Instruções do exercício →
Devolva, sem qualquer alteração, o trecho do texto sobre a gastronomia dos Açores compreendido entre «Viajando nos Açores» e «e Nuno Santos.», inclusive.

Texto fornecido →
Viajando nos Açores
Antes de mais, uma boa notícia: vai poder saborear a gastronomia dos Açores em Lisboa. De 18 a 27 de Fevereiro, as ilhas são convidadas do restaurante Terraço, Tivoli da Avenida da Liberdade, evento integrado no Portugal de Norte a Sul, de que sou organizadora. As ilhas estarão representadas pelo restaurante Anfiteatro, da Escola de Formação Turística e Hoteleira de Ponta Delgada, com os chefs Sandro Meireles, Pedro Oliveira, Cláudio Pontes e Nuno Santos.
Para vos abrir o apetite para a magnífica gastronomia açoriana (que varia bastante de ilha para ilha) deixo-vos aqui um roteiro da ilha de São Miguel, porque tenho a certeza de que, depois a provar no Tivoli, irão querer conhecê-la in loco.
Já há mais de vinte anos que não ia aos Açores, nomeadamente à micaelense Ponta Delgada. Recordava-me de uma natureza belíssima, luxuriante e de um centro histórico riquíssimo. Mas desta vez o que mais me impressionou foi ter achado um ambiente tropical na ilha. Não é apenas a vegetação que cresce à custa da elevada humidade, é a semelhança das casas, dos restaurantes, dos impérios, das cargas de água que caem de repente. Tanta coisa que me lembra por vezes o Brasil, por vezes África, mas uns trópicos arrumados, limpos, organizados, uma espécie de trópicos «suíços».
Um tour gastronómico de São Miguel
VISITAS ESSENCIAIS
Proponho-vos aqui meia dúzia de visitas, todas elas perto de Ponta Delgada e que podem ser combinadas ao longo de um dia. Para melhor compreensão, estão todas localizadas no mapa. Tudo é muito perto e as estradas são óptimas.
O Sr. Vítor vende aqui os araçás vermelhos e amarelos das suas árvores.
Os minhotes são os inhames mais pequenos (à esquerda)
A moreia salta-nos à vista,
mas é o peixe-cão quem nos enche o olho.
Até as plântulas são um prazer para a vista, vestidas para agradar.
O mercado de Ponta Delgada
É uma visita curiosa e pedagógica, mas sobretudo vibrante de cor. É delicioso ver tanto produto da época reunido numa pequena superfície. As bancas de peixe estão mais ou menos recheadas em função da época e do tempo que faz. São uma boa forma de perceber a tropicalidade das ilhas através da presença de vários peixes multicoloridos, como o lindíssimo e saboroso peixe-cão e o bodião. Nas bancas de legumes, reinam as caprichosas formas do inhame, o araçá (óptimo para doces e sumos), o omnipresente ananás e o maracujá. O Sr. Vítor, que tem banca logo na entrada principal, vende polpa de araçá e de maracujá congelada por encomenda. O maracujá açoriano tem um perfume e um sabor do outro mundo. Mas repare também nos citrinos, se for de inverno: o limão-galego, por exemplo. À saída não falhe a loja de O Rei dos Queijos. O meu conselho? Queijo Morro, do Faial, sobretudo em versão mini (como o Azeitão), queijo de São Jorge o mais curado que encontrar, bolos lêvedos, biscoitos de cerveja, malassadas (se estiverem acabadas de fazer). Os meus sacos vieram carregados de pimenta-da-terra sob todas as formas, sobretudo de conserva em vinagre.

Bloco de dados →
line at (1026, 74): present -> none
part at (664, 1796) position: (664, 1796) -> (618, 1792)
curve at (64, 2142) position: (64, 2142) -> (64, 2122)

Resultado do exercício →
Viajando nos Açores
Antes de mais, uma boa notícia: vai poder saborear a gastronomia dos Açores em Lisboa. De 18 a 27 de Fevereiro, as ilhas são convidadas do restaurante Terraço, Tivoli da Avenida da Liberdade, evento integrado no Portugal de Norte a Sul, de que sou organizadora. As ilhas estarão representadas pelo restaurante Anfiteatro, da Escola de Formação Turística e Hoteleira de Ponta Delgada, com os chefs Sandro Meireles, Pedro Oliveira, Cláudio Pontes e Nuno Santos.